─── The input ───

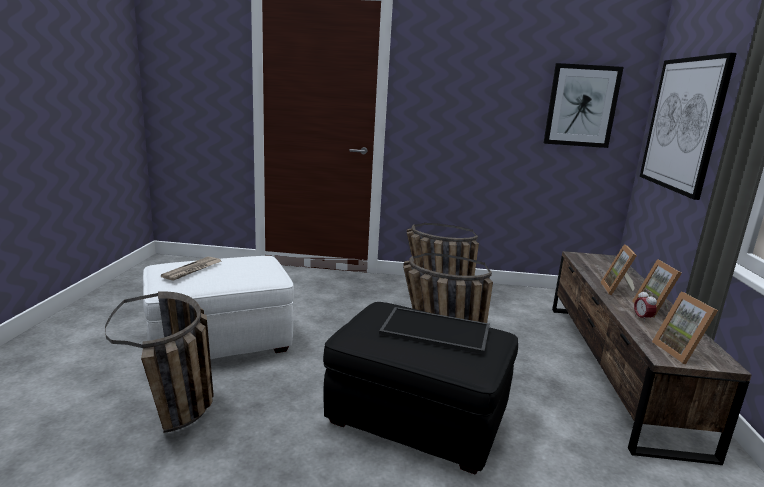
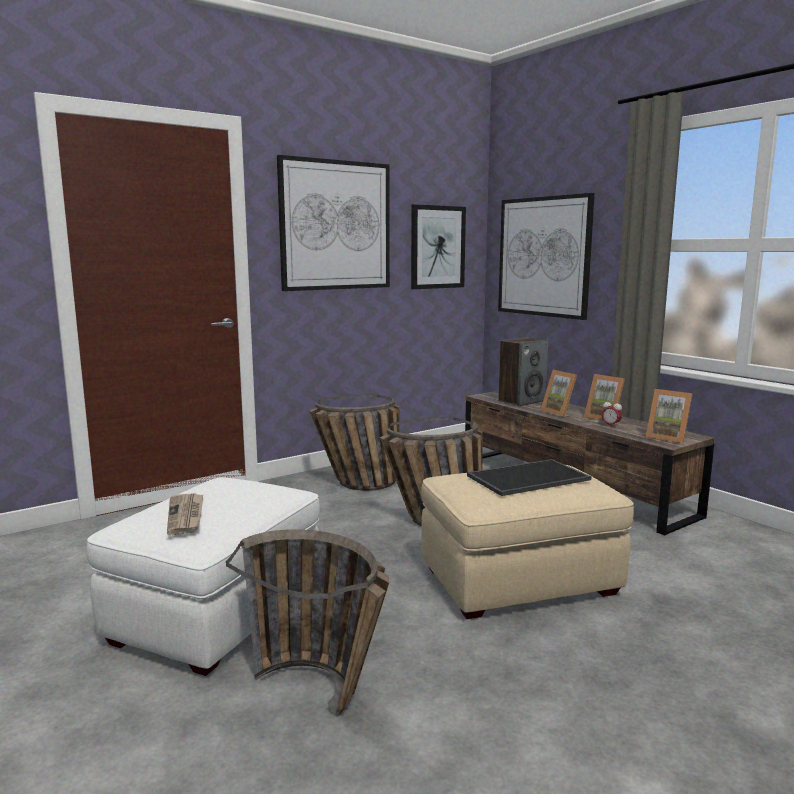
camera: 40 degrees left, 5 degrees down
(418, 419) = (520, 581): black ottoman -> beige ottoman
(469, 80) = (335, 225): none -> picture
(605, 269) = (522, 401): none -> speaker

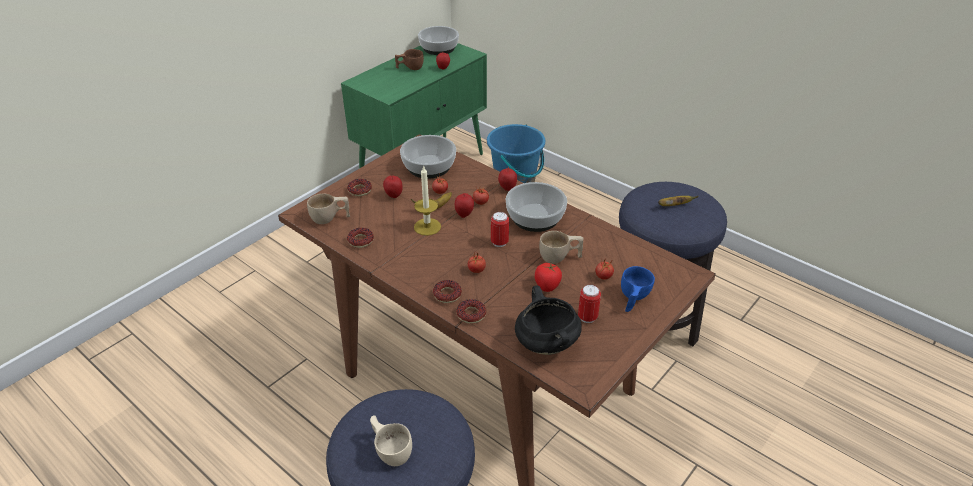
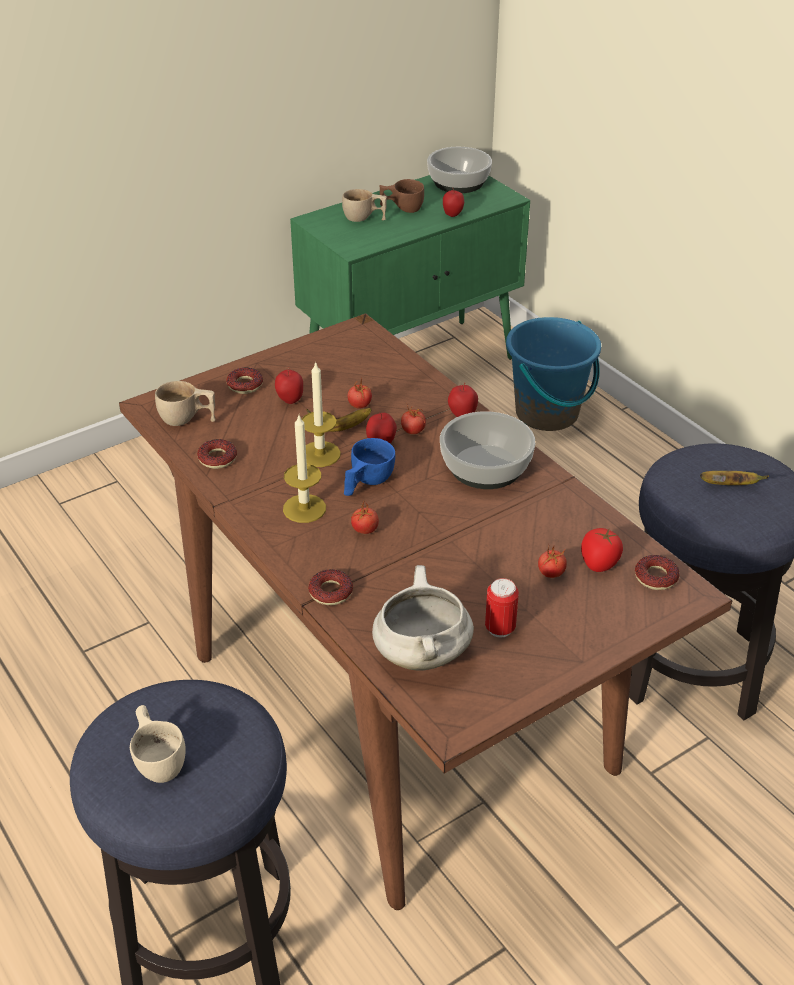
camera: 15 degrees right, 0 degrees up
(429, 166) = (360, 364): bowl -> none
(431, 263) = (304, 508): none -> candle
(447, 294) = (308, 557): donut -> donut (656, 577)
(499, 242) = (416, 495): can -> none
(545, 343) = (420, 654): black cooking pot -> white cooking pot
(547, 285) = (459, 571): tomato -> tomato (599, 563)
(560, 258) = (497, 533): beige cup -> beige cup (364, 218)
(632, 299) = (581, 615): blue cup -> blue cup (366, 483)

───

▶ **Task requirements**:
The entire listing above is to be copied exactly, with all pictures omitted.

▶ **Output of the task**:
camera: 40 degrees left, 5 degrees down
(418, 419) = (520, 581): black ottoman -> beige ottoman
(469, 80) = (335, 225): none -> picture
(605, 269) = (522, 401): none -> speaker

camera: 15 degrees right, 0 degrees up
(429, 166) = (360, 364): bowl -> none
(431, 263) = (304, 508): none -> candle
(447, 294) = (308, 557): donut -> donut (656, 577)
(499, 242) = (416, 495): can -> none
(545, 343) = (420, 654): black cooking pot -> white cooking pot
(547, 285) = (459, 571): tomato -> tomato (599, 563)
(560, 258) = (497, 533): beige cup -> beige cup (364, 218)
(632, 299) = (581, 615): blue cup -> blue cup (366, 483)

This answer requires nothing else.